Human rights activist Asma Jahangir presided over the occasion and spoke about the significance of the many battles Qazi Faiz took up. “I was optimistic that at Qazi Faiz sahib’s death anniversary there would be a large representation of the haris [landless peasants]; however, that is not the case.”
She also spoke about the importance of remembering the contributions of past reformers and thinkers who were also part of the political arena. According to her, their ideals and integrity have been forgotten, as is evident from the situation the country finds itself in.
“By studying the lessons taught by men like Qazi Faiz, we can finish off the feudal mindset that is rampant in the country, be it in politics or in the cricket field,” she said. “We are slaves to this mindset and are unable to think beyond out towns, our provinces or even our country.”
Prof Dr Syed Jaffar Ahmed, director of the Pakistan Study Centre, shed light on the political life of Qazi Faiz. According to Dr Jaffar, Qazi Faiz was “a political figure who deserved being in the political arena as he conveyed a distinct vision of politics which centred around the principles of helping people, love for one’s country, and extending equal rights to each and every person. A democrat and a secularist, Qazi Faiz was born at the time of slavery and fought all his life against this reality.”
As a student Qazi Faiz took part in many demonstrations that are at the centre of our political history, said Dr Jaffar. One such was his involvement in the Khilafat movement. Another example was him being part of protests against the Simon Commission between 1928 and 1929.
“However, his most significant association was with the Sindh Hari Committee, which saw him take a stand against the Sindh jagirdari system,” he said.
Dr Jaffar also praised the organisers for such an important event and encouraged them to host similar seminars in all the provinces of Pakistan.
Qazi Faiz’s son, Javed Ahmed Qazi was also present at the ceremony and spoke about the moment when his father was awarded the ‘Friends of Liberation War Honour’ for raising his voice during the war in 1971.
In contrast to the other speeches, Javed Qazi’s was an impassioned one that had him, and many in the audience, in tears. “I am proud to say the issues my father gave importance to and fought for all his life, were important ones.”
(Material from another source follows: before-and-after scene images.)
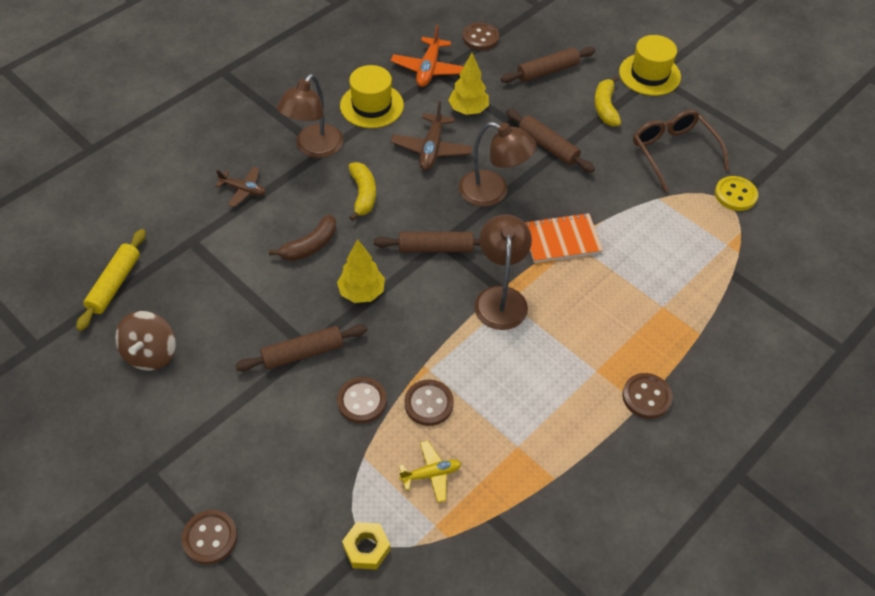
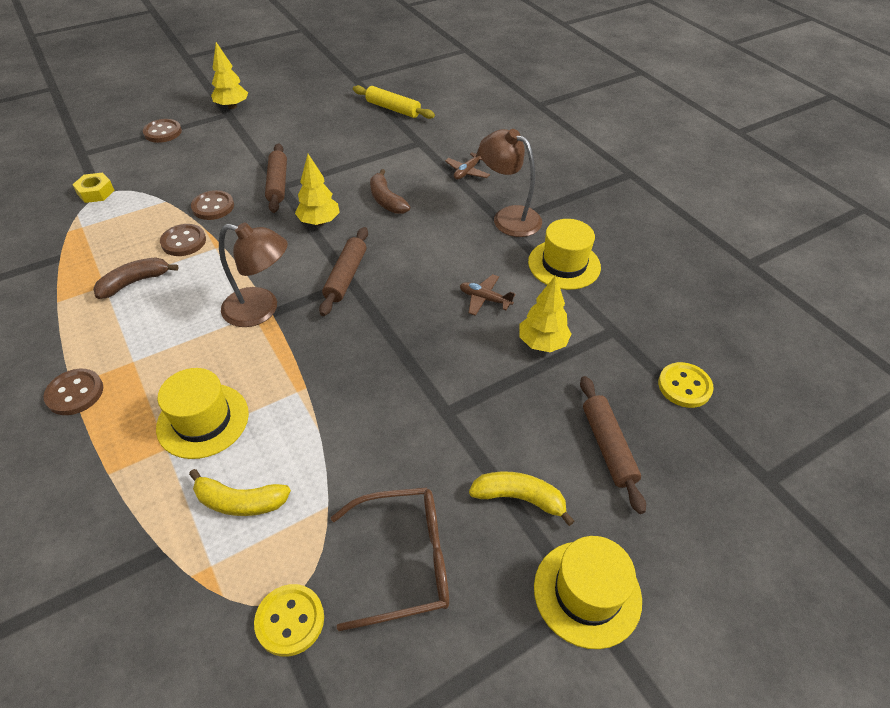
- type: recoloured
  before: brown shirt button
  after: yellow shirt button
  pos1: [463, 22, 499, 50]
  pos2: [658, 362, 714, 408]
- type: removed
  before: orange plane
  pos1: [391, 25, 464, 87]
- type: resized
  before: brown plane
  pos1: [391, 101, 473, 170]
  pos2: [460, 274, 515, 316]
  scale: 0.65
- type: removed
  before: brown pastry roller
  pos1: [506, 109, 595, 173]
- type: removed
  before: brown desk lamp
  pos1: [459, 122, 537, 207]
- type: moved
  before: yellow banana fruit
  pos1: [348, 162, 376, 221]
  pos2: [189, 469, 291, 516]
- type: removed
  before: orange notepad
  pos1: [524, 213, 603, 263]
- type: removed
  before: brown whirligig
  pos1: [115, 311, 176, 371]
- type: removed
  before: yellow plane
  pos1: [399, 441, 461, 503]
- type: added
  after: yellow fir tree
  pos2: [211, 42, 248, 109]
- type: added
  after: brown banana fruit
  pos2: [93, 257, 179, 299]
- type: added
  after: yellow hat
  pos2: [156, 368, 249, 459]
He also alluded to the times his father was jailed and how his mother took care of the family in his absence. All these were part of the many contributions that Qazi Faiz professed, alongside the principles of equality and harmony among all religions.
A documentary was also aired in which old snapshots from the life of Qazi Faiz were displayed and testimonials by several of his contemporaries and juniors were included.
The musical line-up that paid homage to Qazi Faiz included performances by Sheema Kermani, Shafi Fakir, Saif Samejo, Fakirs of Shah Bhitai, Fakir Jamaluddin of Daraza Sharif and Fakirs of Jhok Sharif.